AI is no longer a niche topic reserved for data scientists. As full-stack developers, we now have incredible tools at our fingertips — and the OpenAI API is the most accessible gateway into that world. In this post I'll walk through exactly how I integrate GPT-4o into a Next.js 15 application, including streaming, error handling, and keeping costs under control.
Setting Up the API Route
Next.js App Router makes it trivial to create a server-side API endpoint. Create a file at app/api/chat/route.ts and use the OpenAI Node SDK. The key is to use streaming so the user sees tokens appear in real-time rather than waiting for the full response — this dramatically improves perceived performance. Use ReadableStream with a TransformStream to pipe tokens to the client as they arrive.

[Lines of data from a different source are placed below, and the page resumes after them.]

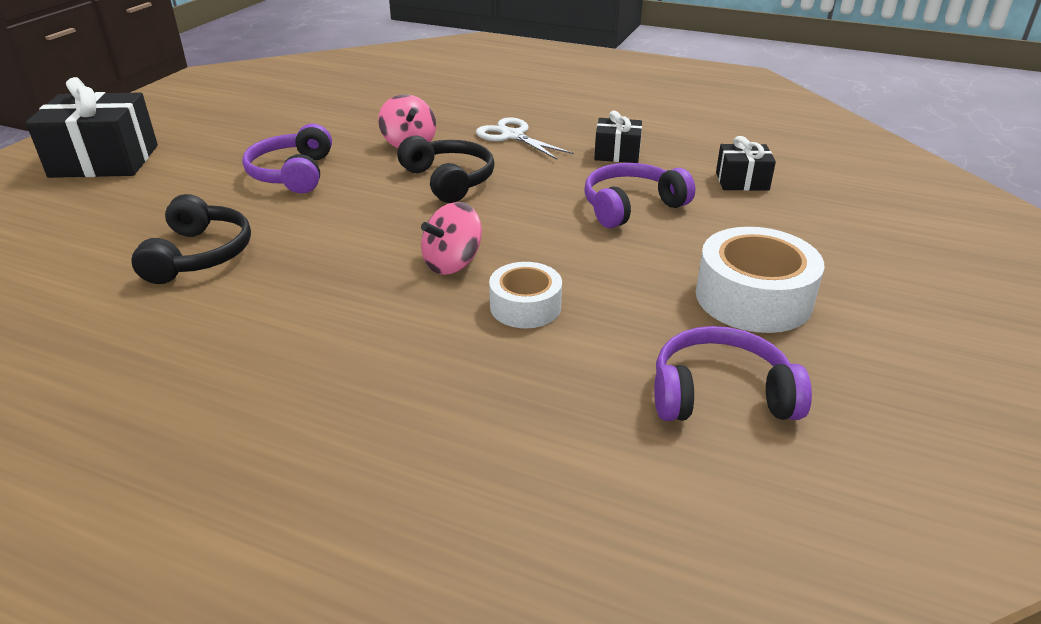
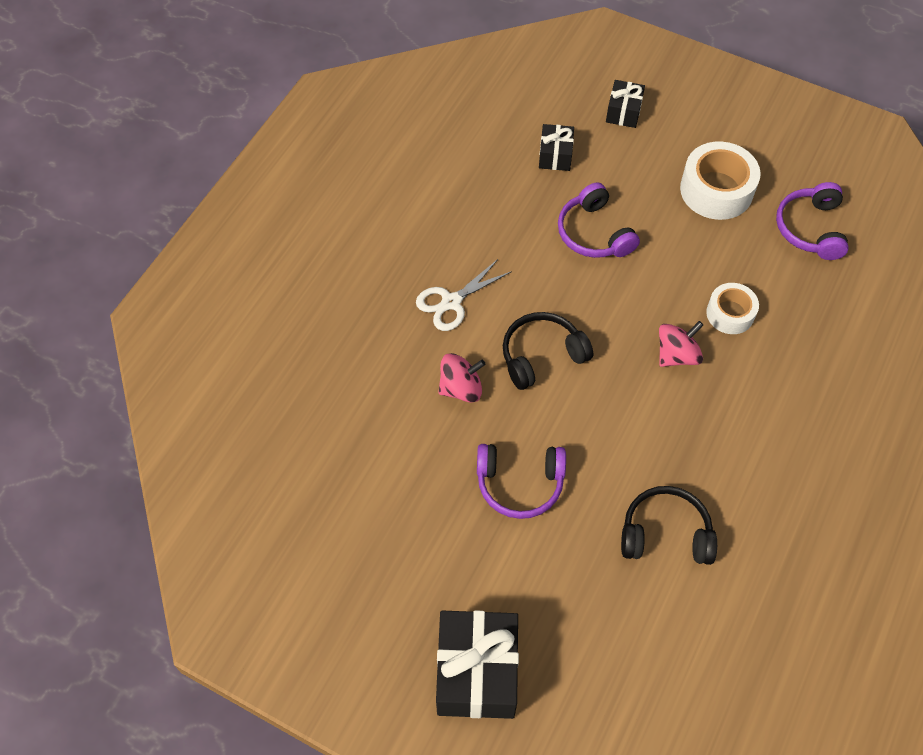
camera: 85 degrees left, 25 degrees up
pink spinning top [421,202,482,275] -> pink spinning top turned 90 degrees counterclockwise [659,321,703,367]
black gift [594,111,642,163] -> black gift moved to [606,80,645,128]

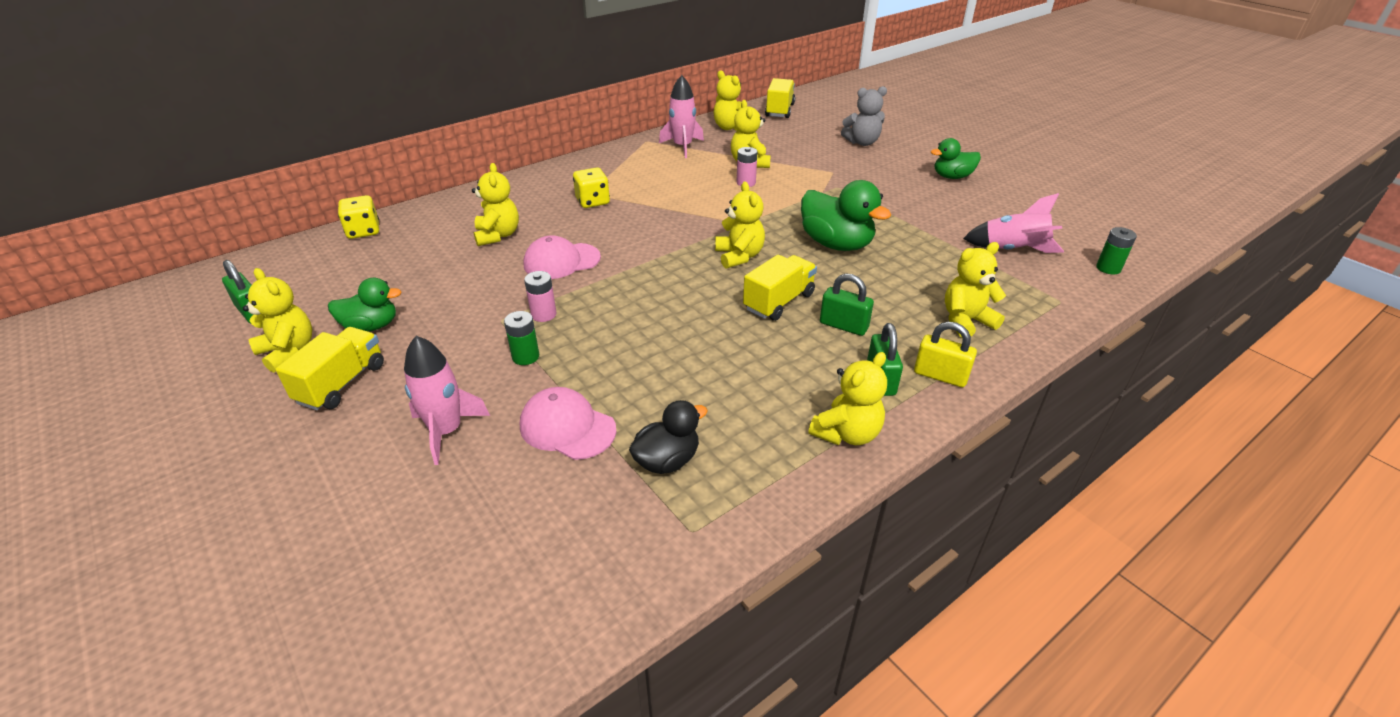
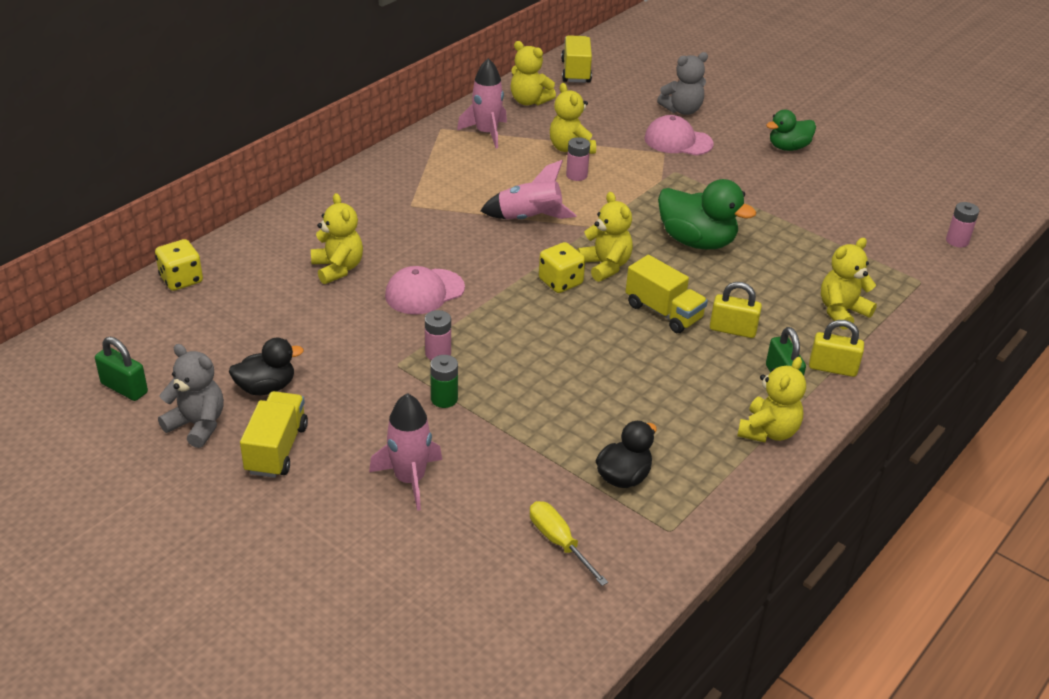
camera: 15 degrees left, 0 degrees up
yellow teddy bear [243,268,312,373] -> grey teddy bear [158,344,224,448]
green duck [328,278,402,332] -> black duck [229,337,304,395]
pink cap [520,387,616,460] -> pink cap moved to [644,115,714,155]
yellow dice [573,167,610,208] -> yellow dice moved to [539,242,585,293]
yellow truck [743,254,817,321] -> yellow truck turned 105 degrees clockwise [625,255,708,333]
green padlock [820,273,874,336] -> yellow padlock [710,282,762,338]
pink rocket [963,193,1064,253] -> pink rocket moved to [480,160,577,219]
green battery [1096,227,1137,275] -> pink battery [946,202,979,247]
none -> yellow screwdriver [530,501,608,586]

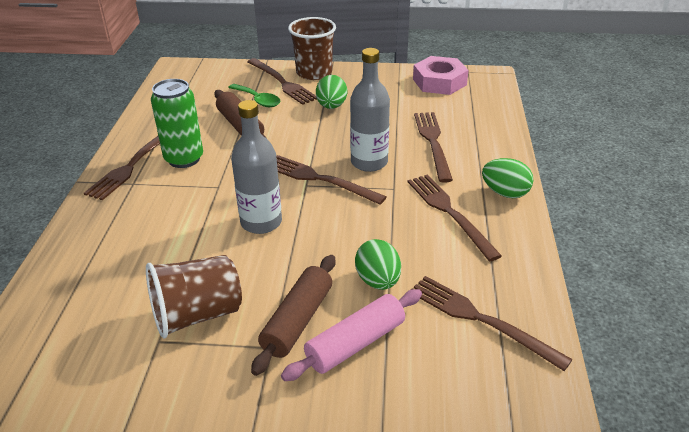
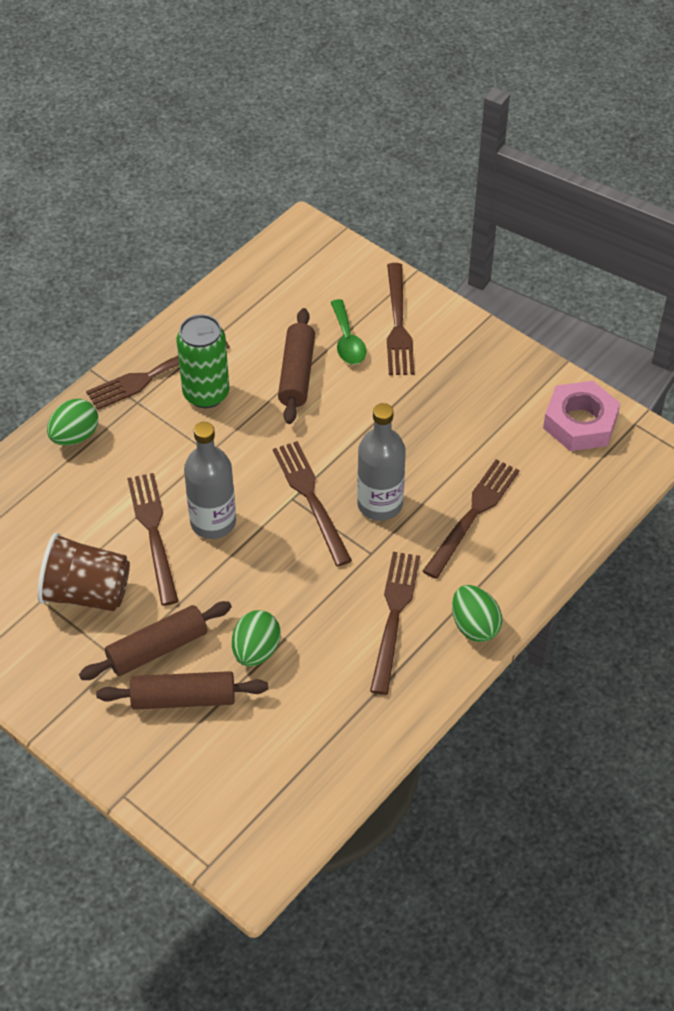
camera: 35 degrees right, 15 degrees up
pink rolling pin [281,289,422,381] -> brown rolling pin [96,671,268,710]
brown cup [288,17,336,80] -> none
green egg [316,75,347,109] -> green egg moved to [47,399,98,445]
brown fork [411,276,573,371] -> brown fork moved to [127,473,179,606]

Streaming Responses to the Frontend
On the client side, use the fetch API with a reader on response.body. As each chunk arrives, decode it and append it to your state. React's useState works fine here, though for complex chat UIs I'd recommend useReducer. The result feels snappy and interactive — users see the AI 'think' in real time.
Keeping Costs Under Control
- Always set a max_tokens limit appropriate for your use case
- Cache repeated prompts using Redis or a simple in-memory store
- Use gpt-4o-mini for tasks that don't require the full model
- Monitor usage in the OpenAI dashboard and set hard spending limits
- Send only the last N messages in long conversations, not the full history
With these patterns in place I've shipped three production AI features in the last six months. The tooling has matured enormously — streaming, function calling, and structured outputs are all first-class citizens now. There has never been a better time to add AI to your web apps.